In theory, the United States could organize the final assembly of Apple products such as the iPhone, but even that would take several years and give rise to higher prices for buyers, which can then resort to cheaper alternatives, some analysts said.
“Everything is possible, as long as it has a long enough term and does not care about profitability,” ABC News told Avi Grengart, the main analyst of the Techsponential Research Firm.
“It is an incredibly global supply chain. If you want to move it to the United States, you are talking about many years, possibly decades,” Grengart added.
Last month, Trump exempted phones, computers and fried potatoes of the so -called “reciprocal tariffs” imposed on the goods made by China, which at that time amounted to a 125%tax.
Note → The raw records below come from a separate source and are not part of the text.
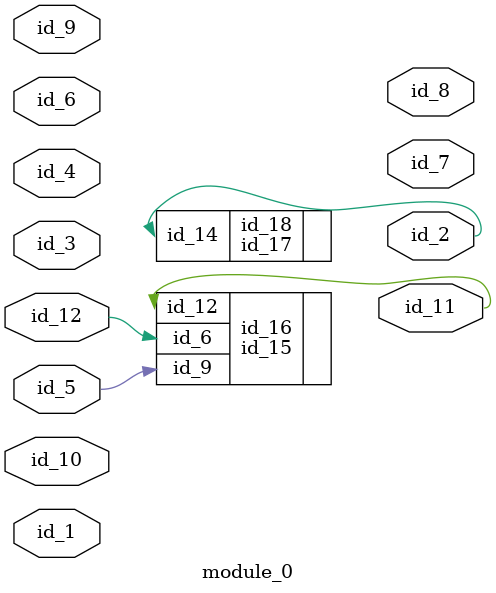
<source format=v>
module module_0 (
    id_1,
    id_2,
    id_3,
    id_4,
    id_5,
    id_6,
    id_7,
    id_8,
    id_9,
    id_10,
    id_11,
    id_12
);
  input id_12;
  output id_11;
  input id_10;
  input id_9;
  output id_8;
  output id_7;
  input id_6;
  input id_5;
  input id_4;
  input id_3;
  output id_2;
  input id_1;
  id_13 id_14 (
      .id_9 (id_1),
      .id_12(id_4)
  );
  id_15 id_16 (
      .id_6 (id_12),
      .id_12(id_11),
      .id_9 (id_5)
  );
  id_17 id_18 (
      .id_14(id_10),
      .id_14(id_2)
  );
endmodule

</source>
The movement also excluded these products from a 10% rate in general imposed on almost all imports.
The policy change provided large cost savings for Apple, which produces about 90% of its smartphones in China.
“I talk to Tim Cook. I helped Tim Cook, recently, and all that business,” Trump told reporters in the Oval office days after the exemption came into force.
Last week, Trump temporarily cut reciprocal tariffs on China from 125% to 10% as the United States and China maintain commercial negotiations. China still faces 20% tariffs on their role in the fentanyl trade, which carries the total levies to 30% Chinese products.
In a gain call earlier this month, Cook said the company had changed the production of iPhones sold in the United States to India as a means to avoid high rates.
“Most of the iPhones sold in the United States will have India as their country of origin,” Cook said.

President Donald J. Trump is on stage while turning the Udeid air base on May 15, 2025, in Doha, Qatar.
Win McNamee/Getty Images
However, the secretary of Commerce, Howard Lutnick, said this month in an interview with Fox News that Trump’s vision to mark the beginning of a “golden age” for the United States involved attracting manufacturers to open factories and build in the United States. And, he explained, tariffs play in that strategy.
He said that the idea is to “restart manufacturing, build here, have those who build here do not pay tariffs.”
“We are going to have great jobs in manufacturing. You have heard the president talk about billions and billions of factories that are built in the United States,” he said in the interview on May 11. “Those are construction work, starting now, and then those products will not have tariffs on them.”
Cook pointed out that the company already manufactures some components in the United States.
“During the 2025 calendar year, we hope to obtain more than 19 billion chips from a dozen states, including tens of millions of advanced chips that are held in Arizona this year. We also obtain glass used on iPhone from an American company,” Cook said. “In total, we have more than 9,000 suppliers in the US. In the 50 states.”
Even so, the United States -based manufacturing constitutes a small part of the company’s supply chain, and any important expansion would take years and take significant costs, analysts said.
Dan IVES, a Variable Income Research Director of the Wedbush investment firm, who tracks the technological industry, said last month that he would take three years and cost $ 30 billion for Apple to change 10% of its supply chain to the US.
“The price points would rise so dramatically that it is difficult to understand,” Iives added, describing the notion of an iPhone made in the United States as a “non -clarifying.”
The price of an iPhone 16 pro jumped only 25%, due to the labor expenses of the United States. Such price increase, which excludes, for example, the additional cost of factory construction, would bring a smartphone from $ 999 to approximately $ 1,250.
A small proportion of consumers would buy an iPhone made in the United States even after a meaning of price increase, but the “vast majority” would opt for cheaper alternatives, said Ben Bajain, an analyst at the Creative Strategies research firm, to ABC News.
Ascending pressure on prices as a result of high US labor costs would cause national manufacturing to be almost impossible, presenting Apple a dilemma, Bajain said.
“Production will never happen in the USA., Unless we have an absolute and totally automated assembly, which completely defeats the purpose because humans will not do the jobs,” Bajain added.